■ Record set ■

■ ■ ■

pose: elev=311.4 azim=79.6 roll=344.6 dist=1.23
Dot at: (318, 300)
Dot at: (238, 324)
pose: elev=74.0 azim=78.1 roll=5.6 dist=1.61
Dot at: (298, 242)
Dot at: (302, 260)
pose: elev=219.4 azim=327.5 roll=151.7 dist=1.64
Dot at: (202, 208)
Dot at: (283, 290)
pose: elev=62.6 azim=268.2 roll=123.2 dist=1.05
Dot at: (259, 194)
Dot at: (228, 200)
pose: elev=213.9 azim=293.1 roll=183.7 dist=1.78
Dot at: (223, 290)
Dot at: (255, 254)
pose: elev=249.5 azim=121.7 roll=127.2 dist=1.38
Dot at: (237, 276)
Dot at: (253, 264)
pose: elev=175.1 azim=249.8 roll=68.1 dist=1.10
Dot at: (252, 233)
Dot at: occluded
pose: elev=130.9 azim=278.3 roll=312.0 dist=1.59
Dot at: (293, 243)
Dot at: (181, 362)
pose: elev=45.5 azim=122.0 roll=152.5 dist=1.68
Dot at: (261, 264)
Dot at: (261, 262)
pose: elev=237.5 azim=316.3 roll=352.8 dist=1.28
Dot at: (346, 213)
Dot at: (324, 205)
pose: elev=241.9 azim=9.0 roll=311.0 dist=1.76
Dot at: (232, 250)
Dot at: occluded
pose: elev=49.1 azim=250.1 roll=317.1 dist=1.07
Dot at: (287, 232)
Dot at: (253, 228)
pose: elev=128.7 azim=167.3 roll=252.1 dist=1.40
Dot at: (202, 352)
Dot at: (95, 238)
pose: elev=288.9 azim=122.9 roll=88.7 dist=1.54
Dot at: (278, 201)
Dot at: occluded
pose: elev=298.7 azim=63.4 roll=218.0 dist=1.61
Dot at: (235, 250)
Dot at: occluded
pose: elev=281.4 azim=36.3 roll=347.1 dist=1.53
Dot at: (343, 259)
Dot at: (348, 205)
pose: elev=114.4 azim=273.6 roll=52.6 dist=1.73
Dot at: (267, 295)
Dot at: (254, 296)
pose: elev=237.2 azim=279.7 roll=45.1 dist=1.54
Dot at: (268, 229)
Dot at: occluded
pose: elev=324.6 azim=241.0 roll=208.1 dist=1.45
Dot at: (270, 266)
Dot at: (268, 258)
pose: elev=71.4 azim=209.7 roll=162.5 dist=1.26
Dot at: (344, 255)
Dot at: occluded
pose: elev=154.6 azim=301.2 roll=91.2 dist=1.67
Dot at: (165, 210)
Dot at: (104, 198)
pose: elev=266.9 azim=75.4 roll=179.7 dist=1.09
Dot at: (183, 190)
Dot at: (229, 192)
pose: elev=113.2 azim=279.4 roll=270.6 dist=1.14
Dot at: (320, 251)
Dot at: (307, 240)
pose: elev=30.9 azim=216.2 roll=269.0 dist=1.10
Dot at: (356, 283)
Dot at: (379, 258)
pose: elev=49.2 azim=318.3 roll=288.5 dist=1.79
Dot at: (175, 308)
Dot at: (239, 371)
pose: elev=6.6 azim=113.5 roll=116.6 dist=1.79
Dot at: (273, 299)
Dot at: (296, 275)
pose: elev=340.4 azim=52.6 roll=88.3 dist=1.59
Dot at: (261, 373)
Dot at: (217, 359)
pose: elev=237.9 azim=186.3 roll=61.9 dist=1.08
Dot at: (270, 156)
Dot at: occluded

■ ■ ■

■ Exercise goal ■
Put the lines of the listing above, from its first line through the line containing "Dot at: (268, 258)", into a numbered list, leaving out any blank lines.

■ Response to the exercise ■
1. pose: elev=311.4 azim=79.6 roll=344.6 dist=1.23
2. Dot at: (318, 300)
3. Dot at: (238, 324)
4. pose: elev=74.0 azim=78.1 roll=5.6 dist=1.61
5. Dot at: (298, 242)
6. Dot at: (302, 260)
7. pose: elev=219.4 azim=327.5 roll=151.7 dist=1.64
8. Dot at: (202, 208)
9. Dot at: (283, 290)
10. pose: elev=62.6 azim=268.2 roll=123.2 dist=1.05
11. Dot at: (259, 194)
12. Dot at: (228, 200)
13. pose: elev=213.9 azim=293.1 roll=183.7 dist=1.78
14. Dot at: (223, 290)
15. Dot at: (255, 254)
16. pose: elev=249.5 azim=121.7 roll=127.2 dist=1.38
17. Dot at: (237, 276)
18. Dot at: (253, 264)
19. pose: elev=175.1 azim=249.8 roll=68.1 dist=1.10
20. Dot at: (252, 233)
21. Dot at: occluded
22. pose: elev=130.9 azim=278.3 roll=312.0 dist=1.59
23. Dot at: (293, 243)
24. Dot at: (181, 362)
25. pose: elev=45.5 azim=122.0 roll=152.5 dist=1.68
26. Dot at: (261, 264)
27. Dot at: (261, 262)
28. pose: elev=237.5 azim=316.3 roll=352.8 dist=1.28
29. Dot at: (346, 213)
30. Dot at: (324, 205)
31. pose: elev=241.9 azim=9.0 roll=311.0 dist=1.76
32. Dot at: (232, 250)
33. Dot at: occluded
34. pose: elev=49.1 azim=250.1 roll=317.1 dist=1.07
35. Dot at: (287, 232)
36. Dot at: (253, 228)
37. pose: elev=128.7 azim=167.3 roll=252.1 dist=1.40
38. Dot at: (202, 352)
39. Dot at: (95, 238)
40. pose: elev=288.9 azim=122.9 roll=88.7 dist=1.54
41. Dot at: (278, 201)
42. Dot at: occluded
43. pose: elev=298.7 azim=63.4 roll=218.0 dist=1.61
44. Dot at: (235, 250)
45. Dot at: occluded
46. pose: elev=281.4 azim=36.3 roll=347.1 dist=1.53
47. Dot at: (343, 259)
48. Dot at: (348, 205)
49. pose: elev=114.4 azim=273.6 roll=52.6 dist=1.73
50. Dot at: (267, 295)
51. Dot at: (254, 296)
52. pose: elev=237.2 azim=279.7 roll=45.1 dist=1.54
53. Dot at: (268, 229)
54. Dot at: occluded
55. pose: elev=324.6 azim=241.0 roll=208.1 dist=1.45
56. Dot at: (270, 266)
57. Dot at: (268, 258)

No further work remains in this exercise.